■ Textabschnitt ■
'''

Der Kiss-Sänger Paul Stanley ist in einem Interview mit Sender "SiriusXM" überzeugt, dass die ursprüngliche Bandformation nicht mehr das Gleiche wäre.

KISS befinden sich seit 2019 auf ihrer "End of the Road"-Abschiedstournee, die allerdings aktuell wegen der Corona-Pandemie unterbrochen ist. 2022 planen KISS die Fortsetzung und wollen auch nach Deutschland und Österreich kommen.

Die aktuelle Besetzung unterscheidet sich aber von der Originalbesetzung, die neben Paul Stanley  und Gene Simmons aus Gitarrist Ace Frehley und Drummer Peter Criss bestand.

Reunion unmöglich

Viele Fans hoffen, nochmal die originale Bandbesetzung auf der Bühne erleben zu können, aber Paul Stanley hält das nicht nur für schwierig, sondern für "unmöglich". 

Paul Stanley erklärt, dass Frehley und Criss unabdingbar für den Gründungsprozess und die Hochphase der Band waren, aber sich die Zeiten nun unwiderbringlich geändert hätten. Die Fans wünschten sich, dass die Zeit in Hinblick auf die Band stillstehe, aber das sei nicht möglich.

'''

■ Arbeitsaufträge ■
**a.** Aus welchen Musikern bestand laut dem Textabschnitt über KISS die Originalbesetzung der Band?
**b.** Führe den Textabschnitt über KISS im Anschluss an seinen letzten Satz fort.
Die Einträge werden dafür nicht benötigt.

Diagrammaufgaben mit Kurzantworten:
'''

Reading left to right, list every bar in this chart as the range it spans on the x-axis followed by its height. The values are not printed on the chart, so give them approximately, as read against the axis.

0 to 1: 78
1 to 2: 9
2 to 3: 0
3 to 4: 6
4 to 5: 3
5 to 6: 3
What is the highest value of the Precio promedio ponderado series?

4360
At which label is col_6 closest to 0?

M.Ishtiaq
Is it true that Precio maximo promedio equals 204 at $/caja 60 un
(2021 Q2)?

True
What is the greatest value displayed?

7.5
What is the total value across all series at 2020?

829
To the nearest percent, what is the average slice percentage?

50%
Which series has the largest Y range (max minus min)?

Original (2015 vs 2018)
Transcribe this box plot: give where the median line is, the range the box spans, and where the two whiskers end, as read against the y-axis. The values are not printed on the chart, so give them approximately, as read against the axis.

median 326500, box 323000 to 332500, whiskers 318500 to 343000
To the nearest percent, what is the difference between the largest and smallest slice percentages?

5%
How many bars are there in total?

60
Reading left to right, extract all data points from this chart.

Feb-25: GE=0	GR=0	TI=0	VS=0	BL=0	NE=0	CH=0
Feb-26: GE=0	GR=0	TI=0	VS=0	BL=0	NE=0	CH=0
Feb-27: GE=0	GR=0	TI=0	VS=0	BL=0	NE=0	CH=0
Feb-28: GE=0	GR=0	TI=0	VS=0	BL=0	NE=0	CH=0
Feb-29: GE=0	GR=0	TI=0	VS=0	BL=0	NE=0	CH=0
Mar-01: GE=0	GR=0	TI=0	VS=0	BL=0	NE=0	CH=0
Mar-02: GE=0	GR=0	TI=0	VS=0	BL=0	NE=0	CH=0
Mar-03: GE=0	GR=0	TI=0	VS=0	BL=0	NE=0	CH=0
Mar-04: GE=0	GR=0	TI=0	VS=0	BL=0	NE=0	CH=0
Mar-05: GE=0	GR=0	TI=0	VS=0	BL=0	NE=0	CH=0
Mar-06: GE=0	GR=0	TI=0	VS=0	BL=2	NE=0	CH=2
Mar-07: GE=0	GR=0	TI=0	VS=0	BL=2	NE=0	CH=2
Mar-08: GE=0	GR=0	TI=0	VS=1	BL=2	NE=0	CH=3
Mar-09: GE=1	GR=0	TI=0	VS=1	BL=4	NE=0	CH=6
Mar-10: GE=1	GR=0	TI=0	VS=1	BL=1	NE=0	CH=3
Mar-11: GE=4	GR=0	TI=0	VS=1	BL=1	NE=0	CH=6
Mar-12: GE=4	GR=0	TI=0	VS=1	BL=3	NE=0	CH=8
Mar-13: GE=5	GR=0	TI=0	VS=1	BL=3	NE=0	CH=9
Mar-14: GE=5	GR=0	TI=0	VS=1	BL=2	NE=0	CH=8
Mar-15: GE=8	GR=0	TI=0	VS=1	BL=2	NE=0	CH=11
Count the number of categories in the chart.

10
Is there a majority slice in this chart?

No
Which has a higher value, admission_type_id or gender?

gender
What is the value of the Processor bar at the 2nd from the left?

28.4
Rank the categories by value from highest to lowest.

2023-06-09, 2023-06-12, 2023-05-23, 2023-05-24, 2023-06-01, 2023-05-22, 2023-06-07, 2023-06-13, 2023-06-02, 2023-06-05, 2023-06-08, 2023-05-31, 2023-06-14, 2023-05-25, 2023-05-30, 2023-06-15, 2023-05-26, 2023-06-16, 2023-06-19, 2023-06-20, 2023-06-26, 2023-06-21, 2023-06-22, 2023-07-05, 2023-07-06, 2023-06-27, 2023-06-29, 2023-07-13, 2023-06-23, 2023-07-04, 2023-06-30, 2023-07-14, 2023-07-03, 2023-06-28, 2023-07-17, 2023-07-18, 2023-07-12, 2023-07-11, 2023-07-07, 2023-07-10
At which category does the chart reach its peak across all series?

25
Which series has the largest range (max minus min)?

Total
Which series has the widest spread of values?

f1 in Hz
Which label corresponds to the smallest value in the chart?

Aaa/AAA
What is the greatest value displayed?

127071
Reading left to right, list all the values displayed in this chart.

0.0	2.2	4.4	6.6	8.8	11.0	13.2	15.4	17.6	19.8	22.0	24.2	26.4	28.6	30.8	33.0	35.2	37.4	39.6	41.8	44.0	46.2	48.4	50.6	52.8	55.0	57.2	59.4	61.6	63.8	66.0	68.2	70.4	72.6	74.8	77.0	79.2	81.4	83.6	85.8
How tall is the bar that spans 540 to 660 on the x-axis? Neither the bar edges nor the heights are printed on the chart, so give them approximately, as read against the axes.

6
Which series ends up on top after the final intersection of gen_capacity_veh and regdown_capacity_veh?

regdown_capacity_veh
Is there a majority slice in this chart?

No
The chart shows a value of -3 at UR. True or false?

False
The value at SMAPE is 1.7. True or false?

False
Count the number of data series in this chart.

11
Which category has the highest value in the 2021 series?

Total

'''

■ Lösungen ■
**a.** Aus Paul Stanley, Gene Simmons, Gitarrist Ace Frehley und Drummer Peter Criss.

**b.**
Originales Line-Up

Mehrfach verglich er die Lage mit Beziehungen, so nach dem Wunsch, dass die eigenen Eltern nach einer Trennung wieder zusammenfinden oder nach der Hoffnung, eine zerbrochene Beziehung wieder zu kitten.

Wenn man es aber erneut miteinander versuche, stelle man aber schnell fest, warum die Beziehung schon beim ersten Mal gescheitert sei. "Ohne Ace und Peter wären wir nicht hier, wir können aber auch nicht mit ihnen hier sein", stellt Stanley klar.